- **Directions**: Return every record below exactly as written.

- **Exercise inputs**:
· · ·
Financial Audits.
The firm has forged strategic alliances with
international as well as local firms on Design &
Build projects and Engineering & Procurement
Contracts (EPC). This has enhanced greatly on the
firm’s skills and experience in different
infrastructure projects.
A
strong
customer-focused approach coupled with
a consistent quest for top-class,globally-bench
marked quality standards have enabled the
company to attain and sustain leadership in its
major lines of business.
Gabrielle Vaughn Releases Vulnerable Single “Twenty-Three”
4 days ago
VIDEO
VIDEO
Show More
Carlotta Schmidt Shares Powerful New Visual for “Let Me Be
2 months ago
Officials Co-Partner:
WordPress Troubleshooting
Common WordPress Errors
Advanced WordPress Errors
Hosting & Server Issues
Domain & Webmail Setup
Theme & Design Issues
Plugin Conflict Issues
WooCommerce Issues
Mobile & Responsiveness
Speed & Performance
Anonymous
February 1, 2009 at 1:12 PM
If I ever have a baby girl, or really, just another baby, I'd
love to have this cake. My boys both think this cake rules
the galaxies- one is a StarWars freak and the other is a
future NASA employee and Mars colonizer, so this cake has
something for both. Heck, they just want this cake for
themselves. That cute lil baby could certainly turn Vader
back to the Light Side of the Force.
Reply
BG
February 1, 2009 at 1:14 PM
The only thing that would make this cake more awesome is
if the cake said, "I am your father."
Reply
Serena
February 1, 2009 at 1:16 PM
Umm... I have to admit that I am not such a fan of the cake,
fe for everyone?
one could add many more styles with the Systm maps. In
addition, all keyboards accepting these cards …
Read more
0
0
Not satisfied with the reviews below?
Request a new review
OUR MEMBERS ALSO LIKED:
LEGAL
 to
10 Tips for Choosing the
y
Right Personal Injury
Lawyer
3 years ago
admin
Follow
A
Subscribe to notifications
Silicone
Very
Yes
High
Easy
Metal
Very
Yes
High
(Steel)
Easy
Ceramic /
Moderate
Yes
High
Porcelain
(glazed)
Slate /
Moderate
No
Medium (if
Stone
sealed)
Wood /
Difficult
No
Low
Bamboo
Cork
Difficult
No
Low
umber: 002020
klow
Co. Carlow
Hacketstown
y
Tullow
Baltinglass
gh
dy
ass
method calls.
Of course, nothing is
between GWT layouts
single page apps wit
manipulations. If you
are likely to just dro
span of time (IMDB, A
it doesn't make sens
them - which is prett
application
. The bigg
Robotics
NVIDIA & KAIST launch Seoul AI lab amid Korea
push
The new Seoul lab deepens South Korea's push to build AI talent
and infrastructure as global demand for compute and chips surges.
· · ·
- **Exercise solution**:
Financial Audits.
The firm has forged strategic alliances with
international as well as local firms on Design &
Build projects and Engineering & Procurement
Contracts (EPC). This has enhanced greatly on the
firm’s skills and experience in different
infrastructure projects.
A
strong
customer-focused approach coupled with
a consistent quest for top-class,globally-bench
marked quality standards have enabled the
company to attain and sustain leadership in its
major lines of business.
Gabrielle Vaughn Releases Vulnerable Single “Twenty-Three”
4 days ago
VIDEO
VIDEO
Show More
Carlotta Schmidt Shares Powerful New Visual for “Let Me Be
2 months ago
Officials Co-Partner:
WordPress Troubleshooting
Common WordPress Errors
Advanced WordPress Errors
Hosting & Server Issues
Domain & Webmail Setup
Theme & Design Issues
Plugin Conflict Issues
WooCommerce Issues
Mobile & Responsiveness
Speed & Performance
Anonymous
February 1, 2009 at 1:12 PM
If I ever have a baby girl, or really, just another baby, I'd
love to have this cake. My boys both think this cake rules
the galaxies- one is a StarWars freak and the other is a
future NASA employee and Mars colonizer, so this cake has
something for both. Heck, they just want this cake for
themselves. That cute lil baby could certainly turn Vader
back to the Light Side of the Force.
Reply
BG
February 1, 2009 at 1:14 PM
The only thing that would make this cake more awesome is
if the cake said, "I am your father."
Reply
Serena
February 1, 2009 at 1:16 PM
Umm... I have to admit that I am not such a fan of the cake,
fe for everyone?
one could add many more styles with the Systm maps. In
addition, all keyboards accepting these cards …
Read more
0
0
Not satisfied with the reviews below?
Request a new review
OUR MEMBERS ALSO LIKED:
LEGAL
 to
10 Tips for Choosing the
y
Right Personal Injury
Lawyer
3 years ago
admin
Follow
A
Subscribe to notifications
Silicone
Very
Yes
High
Easy
Metal
Very
Yes
High
(Steel)
Easy
Ceramic /
Moderate
Yes
High
Porcelain
(glazed)
Slate /
Moderate
No
Medium (if
Stone
sealed)
Wood /
Difficult
No
Low
Bamboo
Cork
Difficult
No
Low
umber: 002020
klow
Co. Carlow
Hacketstown
y
Tullow
Baltinglass
gh
dy
ass
method calls.
Of course, nothing is
between GWT layouts
single page apps wit
manipulations. If you
are likely to just dro
span of time (IMDB, A
it doesn't make sens
them - which is prett
application
. The bigg
Robotics
NVIDIA & KAIST launch Seoul AI lab amid Korea
push
The new Seoul lab deepens South Korea's push to build AI talent
and infrastructure as global demand for compute and chips surges.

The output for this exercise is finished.